If any of the restrictions or expectations declared in your checkfile are not satisfied, Modsurfer will report them:

┌────────┬──────────────────────────────────────────────────┬──────────┬──────────┬───────────────────┬────────────┐
│ Status │ Property                                         │ Expected │ Actual   │ Classification    │ Severity   │
╞════════╪══════════════════════════════════════════════════╪══════════╪══════════╪═══════════════════╪════════════╡
│ FAIL   │ allow_wasi                                       │ false    │ true     │ ABI Compatibility │ |||||||||| │
├────────┼──────────────────────────────────────────────────┼──────────┼──────────┼───────────────────┼────────────┤
│ FAIL   │ complexity.max_risk                              │ <= low   │ medium   │ Resource Limit    │ |          │
├────────┼──────────────────────────────────────────────────┼──────────┼──────────┼───────────────────┼────────────┤
│ FAIL   │ exports.exclude.main                             │ excluded │ included │ Security          │ |||||      │
├────────┼──────────────────────────────────────────────────┼──────────┼──────────┼───────────────────┼────────────┤
│ FAIL   │ exports.include.bar                              │ included │ excluded │ ABI Compatibility │ |||||||||| │
├────────┼──────────────────────────────────────────────────┼──────────┼──────────┼───────────────────┼────────────┤
│ FAIL   │ exports.max                                      │ <= 100   │ 151      │ Security          │ ||||||     │
├────────┼──────────────────────────────────────────────────┼──────────┼──────────┼───────────────────┼────────────┤
│ FAIL   │ imports.include.http_get                         │ included │ excluded │ ABI Compatibility │ ||||||||   │
├────────┼──────────────────────────────────────────────────┼──────────┼──────────┼───────────────────┼────────────┤
│ FAIL   │ imports.include.log_message                      │ included │ excluded │ ABI Compatibility │ ||||||||   │
├────────┼──────────────────────────────────────────────────┼──────────┼──────────┼───────────────────┼────────────┤
│ FAIL   │ imports.namespace.exclude.wasi_snapshot_preview1 │ excluded │ included │ ABI Compatibility │ |||||||||| │
├────────┼──────────────────────────────────────────────────┼──────────┼──────────┼───────────────────┼────────────┤
│ FAIL   │ imports.namespace.include.env                    │ included │ excluded │ ABI Compatibility │ ||||||||   │
├────────┼──────────────────────────────────────────────────┼──────────┼──────────┼───────────────────┼────────────┤
│ FAIL   │ size.max                                         │ <= 4MB   │ 4.4 MiB  │ Resource Limit    │ |          │
└────────┴──────────────────────────────────────────────────┴──────────┴──────────┴───────────────────┴────────────┘

NOTE: convert this table into JSON with the --output-format json option, supported by the validate command and many others.

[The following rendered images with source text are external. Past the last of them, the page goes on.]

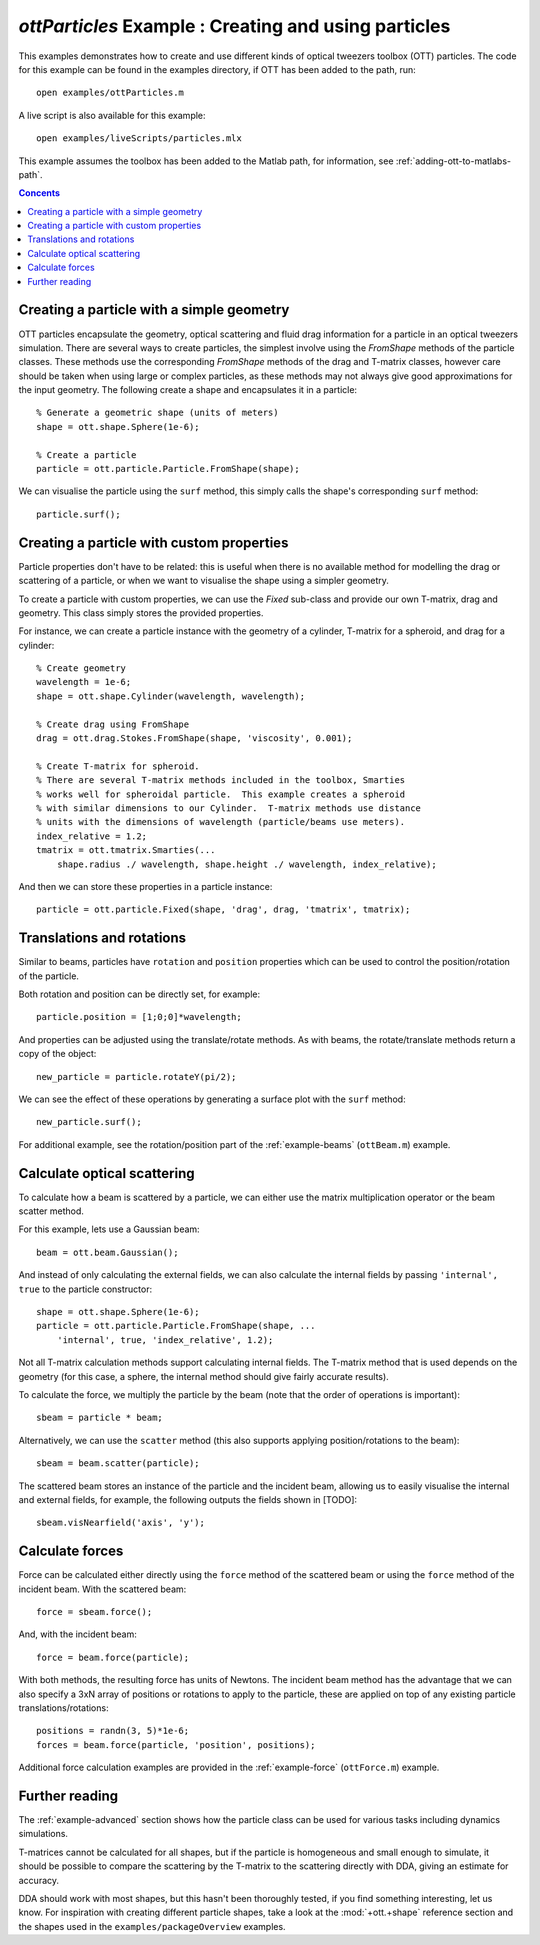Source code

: 
.. _example-particles:

#####################################################
`ottParticles` Example : Creating and using particles
#####################################################

This examples demonstrates how to create and use different kinds of
optical tweezers toolbox (OTT) particles.  The code for this example can
be found in the examples directory, if OTT has been added to the path,
run::

   open examples/ottParticles.m

A live script is also available for this example::

   open examples/liveScripts/particles.mlx

This example assumes the toolbox has been added to the Matlab path,
for information, see :ref:`adding-ott-to-matlabs-path`.

.. contents:: Concents
   :depth: 3
   :local:
..

Creating a particle with a simple geometry
==========================================

OTT particles encapsulate the geometry, optical scattering and fluid drag
information for a particle in an optical tweezers simulation.
There are several ways to create particles, the simplest involve using the
`FromShape` methods of the particle classes.  These methods use the
corresponding `FromShape` methods of the drag and T-matrix classes, however
care should be taken when using large or complex particles, as these methods
may not always give good approximations for the input geometry.
The following create a shape and encapsulates it in a particle::

   % Generate a geometric shape (units of meters)
   shape = ott.shape.Sphere(1e-6);

   % Create a particle
   particle = ott.particle.Particle.FromShape(shape);

We can visualise the particle using the ``surf`` method, this simply calls
the shape's corresponding ``surf`` method::

   particle.surf();

Creating a particle with custom properties
==========================================

Particle properties don't have to be related: this is useful when there
is no available method for modelling the drag or scattering of a particle,
or when we want to visualise the shape using a simpler geometry.

To create a particle with custom properties, we can use the `Fixed`
sub-class and provide our own T-matrix, drag and geometry.
This class simply stores the provided properties.

For instance, we can create a particle instance with the geometry
of a cylinder, T-matrix for a spheroid, and drag for a cylinder::

   % Create geometry
   wavelength = 1e-6;
   shape = ott.shape.Cylinder(wavelength, wavelength);

   % Create drag using FromShape
   drag = ott.drag.Stokes.FromShape(shape, 'viscosity', 0.001);

   % Create T-matrix for spheroid.
   % There are several T-matrix methods included in the toolbox, Smarties
   % works well for spheroidal particle.  This example creates a spheroid
   % with similar dimensions to our Cylinder.  T-matrix methods use distance
   % units with the dimensions of wavelength (particle/beams use meters).
   index_relative = 1.2;
   tmatrix = ott.tmatrix.Smarties(...
       shape.radius ./ wavelength, shape.height ./ wavelength, index_relative);

And then we can store these properties in a particle instance::

   particle = ott.particle.Fixed(shape, 'drag', drag, 'tmatrix', tmatrix);


Translations and rotations
==========================

Similar to beams, particles have ``rotation`` and ``position`` properties
which can be used to control the position/rotation of the particle.

Both rotation and position can be directly set, for example::

   particle.position = [1;0;0]*wavelength;

And properties can be adjusted using the translate/rotate methods.
As with beams, the rotate/translate methods return a copy of the object::

   new_particle = particle.rotateY(pi/2);

We can see the effect of these operations by generating a surface plot
with the ``surf`` method::

   new_particle.surf();

For additional example, see the rotation/position part of the
:ref:`example-beams` (``ottBeam.m``) example.

Calculate optical scattering
============================

To calculate how a beam is scattered by a particle, we can either use
the matrix multiplication operator or the beam scatter method.

For this example, lets use a Gaussian beam::

   beam = ott.beam.Gaussian();

And instead of only calculating the external fields, we can also calculate
the internal fields by passing ``'internal', true`` to the particle
constructor::

   shape = ott.shape.Sphere(1e-6);
   particle = ott.particle.Particle.FromShape(shape, ...
       'internal', true, 'index_relative', 1.2);

Not all T-matrix calculation methods support calculating internal fields.
The T-matrix method that is used depends on the geometry (for this case,
a sphere, the internal method should give fairly accurate results).

To calculate the force, we multiply the particle by the beam (note that
the order of operations is important)::

   sbeam = particle * beam;

Alternatively, we can use the ``scatter`` method (this also supports
applying position/rotations to the beam)::

   sbeam = beam.scatter(particle);

The scattered beam stores an instance of the particle and the incident
beam, allowing us to easily visualise the internal and external fields,
for example, the following outputs the fields shown in [TODO]::

   sbeam.visNearfield('axis', 'y');


Calculate forces
================

Force can be calculated either directly using the ``force`` method of the
scattered beam or using the ``force`` method of the incident beam.
With the scattered beam::

   force = sbeam.force();

And, with the incident beam::

   force = beam.force(particle);

With both methods, the resulting force has units of Newtons.
The incident beam method has the advantage that we can also specify
a 3xN array of positions or rotations to apply to the particle, these
are applied on top of any existing particle translations/rotations::

   positions = randn(3, 5)*1e-6;
   forces = beam.force(particle, 'position', positions);

Additional force calculation examples are provided in the
:ref:`example-force` (``ottForce.m``) example.

Further reading
===============

The :ref:`example-advanced` section shows how the particle class can be
used for various tasks including dynamics simulations.

T-matrices cannot be calculated for all shapes, but if the particle is
homogeneous and small enough to simulate, it should be possible to compare
the scattering by the T-matrix to the scattering directly with DDA, giving
an estimate for accuracy.

DDA should work with most shapes, but this hasn't been thoroughly tested,
if you find something interesting, let us know.
For inspiration with creating different particle shapes, take a look at
the :mod:`+ott.+shape` reference section and the shapes used in the
``examples/packageOverview`` examples.


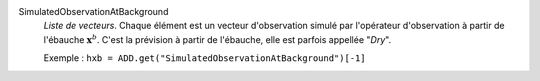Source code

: .. index:: single: SimulatedObservationAtBackground
.. index:: single: Dry

SimulatedObservationAtBackground
  *Liste de vecteurs*. Chaque élément est un vecteur d'observation simulé par
  l'opérateur d'observation à partir de l'ébauche :math:`\mathbf{x}^b`. C'est
  la prévision à partir de l'ébauche, elle est parfois appellée "*Dry*".

  Exemple :
  ``hxb = ADD.get("SimulatedObservationAtBackground")[-1]``
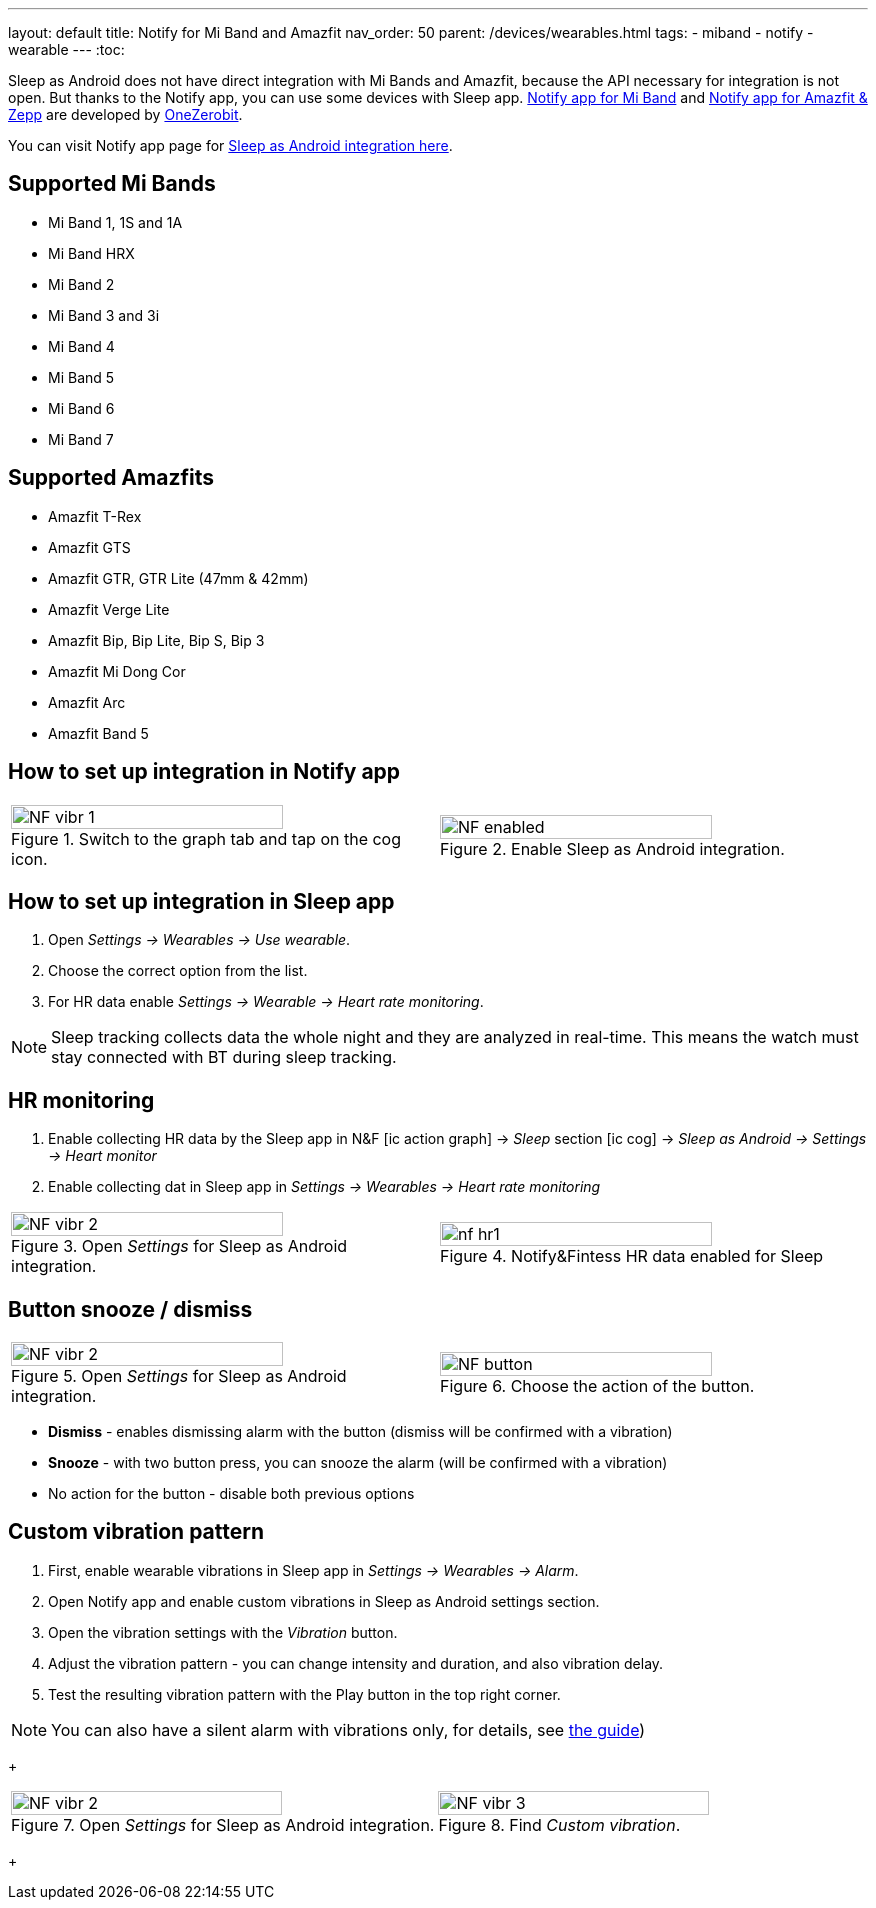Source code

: ---
layout: default
title: Notify for Mi Band and Amazfit
nav_order: 50
parent: /devices/wearables.html
tags:
- miband
- notify
- wearable
---
:toc:


Sleep as Android does not have direct integration with Mi Bands and Amazfit, because the API necessary for integration is not open.
But thanks to the Notify app, you can use some devices with Sleep app.
https://play.google.com/store/apps/details?id=com.mc.miband1&hl=en[Notify app for Mi Band] and https://play.google.com/store/apps/details?id=com.mc.amazfit1&hl=en[Notify app for Amazfit & Zepp] are developed by https://play.google.com/store/apps/developer?id=OneZeroBit&hl=en[OneZerobit].

You can visit Notify app page for http://forum.mibandnotify.com/discussion/20117/sleep-as-android-integration[Sleep as Android integration here].

== Supported Mi Bands[[supported_wearables]]

- Mi Band 1, 1S and 1A
- Mi Band HRX
- Mi Band 2
- Mi Band 3 and 3i
- Mi Band 4
- Mi Band 5
- Mi Band 6
- Mi Band 7

== Supported Amazfits[[supported_wearables]]

- Amazfit T-Rex
- Amazfit GTS
- Amazfit GTR, GTR Lite (47mm & 42mm)
- Amazfit Verge Lite
- Amazfit Bip, Bip Lite, Bip S, Bip 3
- Amazfit Mi Dong Cor
- Amazfit Arc
- Amazfit Band 5

== How to set up integration in Notify app

[cols="^,^"]
|===
a|.Switch to the graph tab and tap on the cog icon.
image::NF_vibr_1.png[width=80%]

a|.Enable Sleep as Android integration.
image::NF_enabled.png[width=80%]

|===


== How to set up integration in Sleep app

. Open _Settings -> Wearables -> Use wearable_.
. Choose the correct option from the list.
. For HR data enable _Settings -> Wearable -> Heart rate monitoring_.

NOTE: Sleep tracking collects data the whole night and they are analyzed in real-time. This means the watch must stay connected with BT during sleep tracking.


== HR monitoring

. Enable collecting HR data by the Sleep app in N&F icon:ic_action_graph[] -> _Sleep_ section icon:ic_cog[] -> _Sleep as Android -> Settings -> Heart monitor_
. Enable collecting dat in Sleep app in _Settings -> Wearables -> Heart rate monitoring_

[cols="^,^"]
|===

a|.Open _Settings_ for Sleep as Android integration.
image::NF_vibr_2.png[width=80%]

a|.Notify&Fintess HR data enabled for Sleep
image::nf_hr1.png[width=80%]

|===

== Button snooze / dismiss


[cols="^,^"]
|===

a|.Open _Settings_ for Sleep as Android integration.
image::NF_vibr_2.png[width=80%]

a|.Choose the action of the button.
image::NF_button.png[width=80%]

|===


- *Dismiss* - enables dismissing alarm with the button (dismiss will be confirmed with a vibration)
- *Snooze* - with two button press, you can snooze the alarm (will be confirmed with a vibration)
- No action for the button - disable both previous options

== Custom vibration pattern

. First, enable wearable vibrations in Sleep app in _Settings -> Wearables -> Alarm_.
. Open Notify app and enable custom vibrations in Sleep as Android settings section.
. Open the vibration settings with the _Vibration_ button.
. Adjust the vibration pattern - you can change intensity and duration, and also vibration delay.
. Test the resulting vibration pattern with the Play button in the top right corner.

NOTE: You can also have a silent alarm with vibrations only, for details, see <</alarms/alarm_settings/guide#, the guide>>)

+
[cols="^,^"]
|===

a|.Open _Settings_ for Sleep as Android integration.
image::NF_vibr_2.png[width=80%]

a|.Find _Custom vibration_.
image::NF_vibr_3.png[width=80%]

|===
+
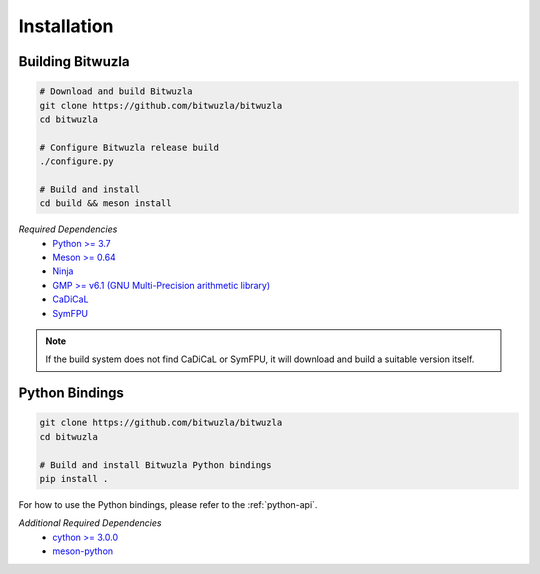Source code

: Installation
============

Building Bitwuzla
^^^^^^^^^^^^^^^^^

.. code:: bash

  # Download and build Bitwuzla
  git clone https://github.com/bitwuzla/bitwuzla
  cd bitwuzla

  # Configure Bitwuzla release build
  ./configure.py

  # Build and install
  cd build && meson install


*Required Dependencies*
  * `Python >= 3.7 <https://www.python.org>`_
  * `Meson >= 0.64 <https://mesonbuild.com>`_
  * `Ninja <https://ninja-build.org>`_
  * `GMP >= v6.1 (GNU Multi-Precision arithmetic library) <https://gmplib.org>`_
  * `CaDiCaL <https://github.com/arminbiere/cadical>`_
  * `SymFPU <https://github.com/martin-cs/symfpu>`_

.. note::

  If the build system does not find CaDiCaL or SymFPU, it will download
  and build a suitable version itself.


Python Bindings
^^^^^^^^^^^^^^^
.. code:: bash

  git clone https://github.com/bitwuzla/bitwuzla
  cd bitwuzla

  # Build and install Bitwuzla Python bindings
  pip install .


For how to use the Python bindings, please refer to the :ref:`python-api`.

*Additional Required Dependencies*
  * `cython >= 3.0.0 <https://pypi.org/project/Cython>`_
  * `meson-python <https://pypi.org/project/meson-python>`_
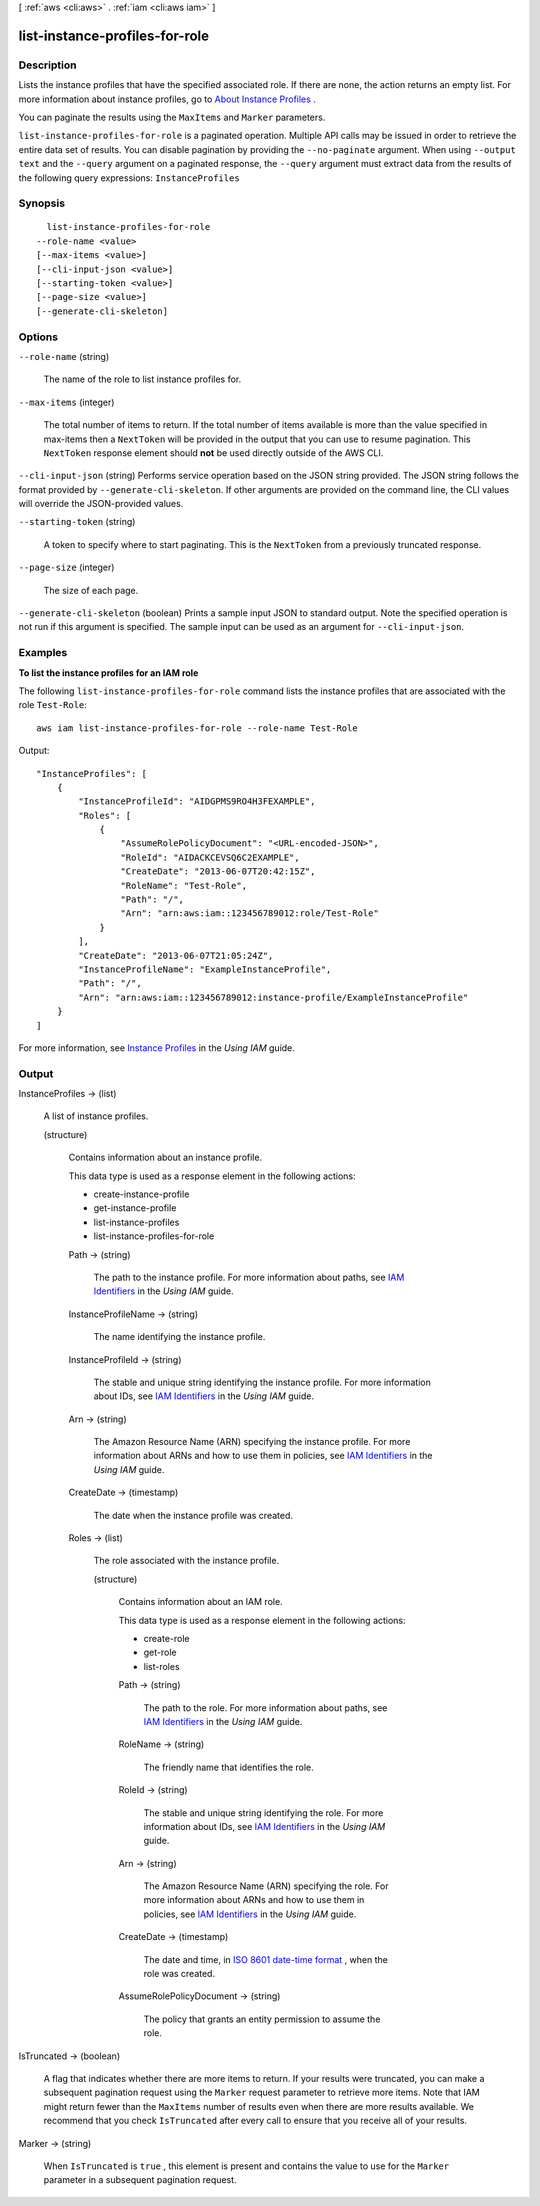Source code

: [ :ref:`aws <cli:aws>` . :ref:`iam <cli:aws iam>` ]

.. _cli:aws iam list-instance-profiles-for-role:


*******************************
list-instance-profiles-for-role
*******************************



===========
Description
===========



Lists the instance profiles that have the specified associated role. If there are none, the action returns an empty list. For more information about instance profiles, go to `About Instance Profiles`_ . 

 

You can paginate the results using the ``MaxItems`` and ``Marker`` parameters. 



``list-instance-profiles-for-role`` is a paginated operation. Multiple API calls may be issued in order to retrieve the entire data set of results. You can disable pagination by providing the ``--no-paginate`` argument.
When using ``--output text`` and the ``--query`` argument on a paginated response, the ``--query`` argument must extract data from the results of the following query expressions: ``InstanceProfiles``


========
Synopsis
========

::

    list-instance-profiles-for-role
  --role-name <value>
  [--max-items <value>]
  [--cli-input-json <value>]
  [--starting-token <value>]
  [--page-size <value>]
  [--generate-cli-skeleton]




=======
Options
=======

``--role-name`` (string)


  The name of the role to list instance profiles for.

  

``--max-items`` (integer)
 

  The total number of items to return. If the total number of items available is more than the value specified in max-items then a ``NextToken`` will be provided in the output that you can use to resume pagination. This ``NextToken`` response element should **not** be used directly outside of the AWS CLI.

   

``--cli-input-json`` (string)
Performs service operation based on the JSON string provided. The JSON string follows the format provided by ``--generate-cli-skeleton``. If other arguments are provided on the command line, the CLI values will override the JSON-provided values.

``--starting-token`` (string)
 

  A token to specify where to start paginating. This is the ``NextToken`` from a previously truncated response.

   

``--page-size`` (integer)
 

  The size of each page.

   

  

  

``--generate-cli-skeleton`` (boolean)
Prints a sample input JSON to standard output. Note the specified operation is not run if this argument is specified. The sample input can be used as an argument for ``--cli-input-json``.



========
Examples
========

**To list the instance profiles for an IAM role**

The following ``list-instance-profiles-for-role`` command lists the instance profiles that are associated with the role ``Test-Role``::

  aws iam list-instance-profiles-for-role --role-name Test-Role

Output::

  "InstanceProfiles": [
      {
          "InstanceProfileId": "AIDGPMS9RO4H3FEXAMPLE",
          "Roles": [
              {
                  "AssumeRolePolicyDocument": "<URL-encoded-JSON>",
                  "RoleId": "AIDACKCEVSQ6C2EXAMPLE",
                  "CreateDate": "2013-06-07T20:42:15Z",
                  "RoleName": "Test-Role",
                  "Path": "/",
                  "Arn": "arn:aws:iam::123456789012:role/Test-Role"
              }
          ],
          "CreateDate": "2013-06-07T21:05:24Z",
          "InstanceProfileName": "ExampleInstanceProfile",
          "Path": "/",
          "Arn": "arn:aws:iam::123456789012:instance-profile/ExampleInstanceProfile"
      }
  ]

For more information, see `Instance Profiles`_ in the *Using IAM* guide.

.. _`Instance Profiles`: http://docs.aws.amazon.com/IAM/latest/UserGuide/instance-profiles.html



======
Output
======

InstanceProfiles -> (list)

  

  A list of instance profiles.

  

  (structure)

    

    Contains information about an instance profile.

     

    This data type is used as a response element in the following actions:

     

     
    *  create-instance-profile   
     
    *  get-instance-profile   
     
    *  list-instance-profiles   
     
    *  list-instance-profiles-for-role   
     

    

    Path -> (string)

      

      The path to the instance profile. For more information about paths, see `IAM Identifiers`_ in the *Using IAM* guide. 

      

      

    InstanceProfileName -> (string)

      

      The name identifying the instance profile.

      

      

    InstanceProfileId -> (string)

      

      The stable and unique string identifying the instance profile. For more information about IDs, see `IAM Identifiers`_ in the *Using IAM* guide. 

      

      

    Arn -> (string)

      

      The Amazon Resource Name (ARN) specifying the instance profile. For more information about ARNs and how to use them in policies, see `IAM Identifiers`_ in the *Using IAM* guide. 

      

      

    CreateDate -> (timestamp)

      

      The date when the instance profile was created.

      

      

    Roles -> (list)

      

      The role associated with the instance profile.

      

      (structure)

        

        Contains information about an IAM role.

         

        This data type is used as a response element in the following actions:

         

         
        *  create-role   
         
        *  get-role   
         
        *  list-roles   
         

        

        Path -> (string)

          

          The path to the role. For more information about paths, see `IAM Identifiers`_ in the *Using IAM* guide. 

          

          

        RoleName -> (string)

          

          The friendly name that identifies the role.

          

          

        RoleId -> (string)

          

          The stable and unique string identifying the role. For more information about IDs, see `IAM Identifiers`_ in the *Using IAM* guide. 

          

          

        Arn -> (string)

          

          The Amazon Resource Name (ARN) specifying the role. For more information about ARNs and how to use them in policies, see `IAM Identifiers`_ in the *Using IAM* guide. 

          

          

        CreateDate -> (timestamp)

          

          The date and time, in `ISO 8601 date-time format`_ , when the role was created.

          

          

        AssumeRolePolicyDocument -> (string)

          

          The policy that grants an entity permission to assume the role.

          

          

        

      

    

  

IsTruncated -> (boolean)

  

  A flag that indicates whether there are more items to return. If your results were truncated, you can make a subsequent pagination request using the ``Marker`` request parameter to retrieve more items. Note that IAM might return fewer than the ``MaxItems`` number of results even when there are more results available. We recommend that you check ``IsTruncated`` after every call to ensure that you receive all of your results.

  

  

Marker -> (string)

  

  When ``IsTruncated`` is ``true`` , this element is present and contains the value to use for the ``Marker`` parameter in a subsequent pagination request.

  

  



.. _ISO 8601 date-time format: http://www.iso.org/iso/iso8601
.. _IAM Identifiers: http://docs.aws.amazon.com/IAM/latest/UserGuide/Using_Identifiers.html
.. _About Instance Profiles: http://docs.aws.amazon.com/IAM/latest/UserGuide/AboutInstanceProfiles.html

Find more information about the CLI in its dedicated README, or download the tool and run modsurfer -h.

Validating platform-specific compatibility

Before running or integrating a WebAssembly module on your platform (Emscripten, Extism, Fastly, Shopify, Spin, Suborbital, wasmCloud, Workers)

Contributing

Testing the CLI

From the root of the repo, run the following to see a basic validation report:

• make test-cli
• make empty-cli
• make unknown-cli

test/ contains a mod.yaml, which declares expected properties of a WebAssembly module, as well as a spidermonkey.wasm file to use as example input to use for the validation. wasm/ contains a set of WebAssembly binaries downloaded from the wapm package manager used for analysis and testing.

proto Protobuf definitions and libraries

This directory contains the Protobuf definitions for the types used in the API. Messages have various levels of documentation as well as endpoints if they are request types. Use the api.proto to generate a language client if you'd like to interact with Modsurfer API programmatically from your application.